A KIDNEY patient who endured two decades of pain chose to die by stopping her treatment.
Care worker Sandra Dewar, 36, could have lived for another 10 years if she continued with dialysis.
But Sandra, who had suffered the agony of a failed transplant and had
spent much of the last year in hospital, decided to put an end to her
And she decided not to tell her family and friends of her decision in advance in case they tried to talk her out of it.
Sandra, from Perth, passed away last Friday in hospital, two weeks after stopping the dialysis.
Yesterday, as her funeral was held at Perth Crematorium, her brother
William paid tribute to her courage and explained she could not face
more years of agony.
William, 31, said: “Sandra could have lived up to another 10 years on the dialysis but would have suffered a great deal.
“Obviously, we were very upset when we found out as we didn’t want to lose her.
“But we all respected her decision and knew we would not be able to change her mind.
“It helps to know she is now at peace and there will be no more needles or operations.
“She battled bravely for a long time and will never be forgotten.”
William described Sandra as a great daughter, sister and aunt who loved fashion, make-up and going out dancing with friends.
He said his parents Jeanette and James, stepfather Freddie and sister
Jeanett were still trying to come to terms with their loss.
Sandra was diagnosed with a life-threatening kidney disorder at 13. When she left Perth High, she began work at a care home.
She began dialysis at 19 and had to give up work as her health failed.
In 2008, she had a kidney transplant but her body rejected the new organ.
William added: “She nearly died a number of times after the
transplant and was gravely ill but she fought back. She endured so many
operations over the years and always kept positive.

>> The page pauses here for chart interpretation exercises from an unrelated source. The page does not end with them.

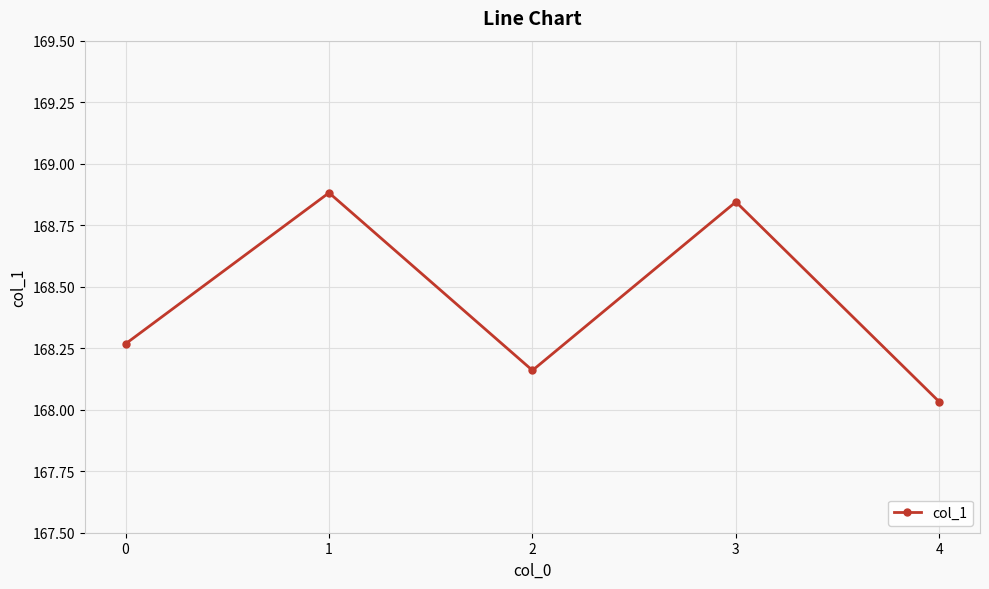

What is the maximum value shown in the chart?

168.9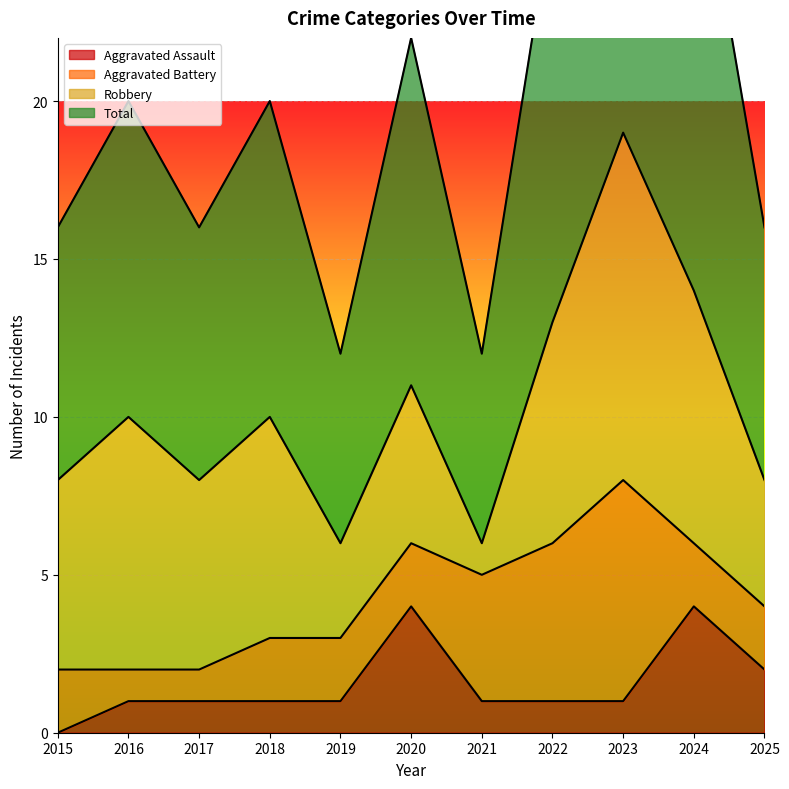

At how many categories does at least one series exceed 23?

3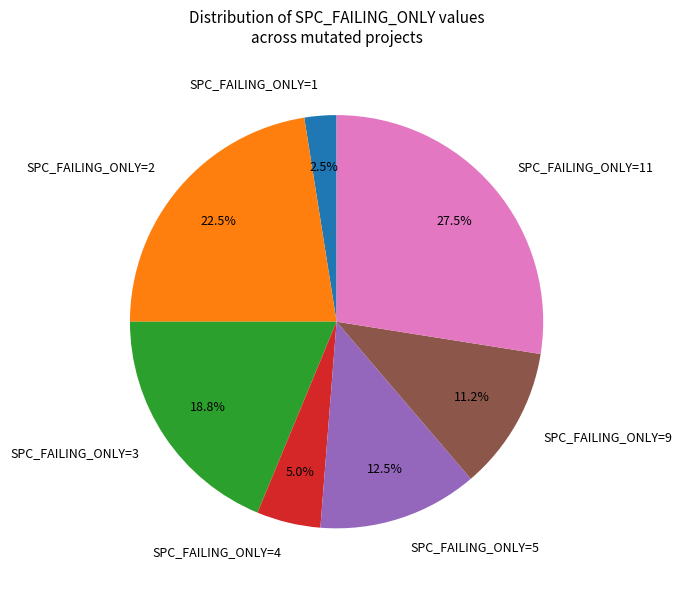

Is the sum of SPC_FAILING_ONLY=3 and SPC_FAILING_ONLY=5 greater than half?

No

“She loved life and was sociable and outgoing. When she was fitter,
she enjoyed nothing more than going out dancing with her many friends.
“We are a really close family and spent a lot of time together. She was a great daughter, sister and aunt.
“When I was younger, she was someone I looked up to and I have so much admiration for her.
“Even if she wasn’t my sister, I would admire the person she was and what she dealt with.
“She was extremely courageous. I would not have been able to last as long with that kind of illness.”
William, a father of one, has paid tribute to Sandra by having a tattoo of her name inscribed on his arm.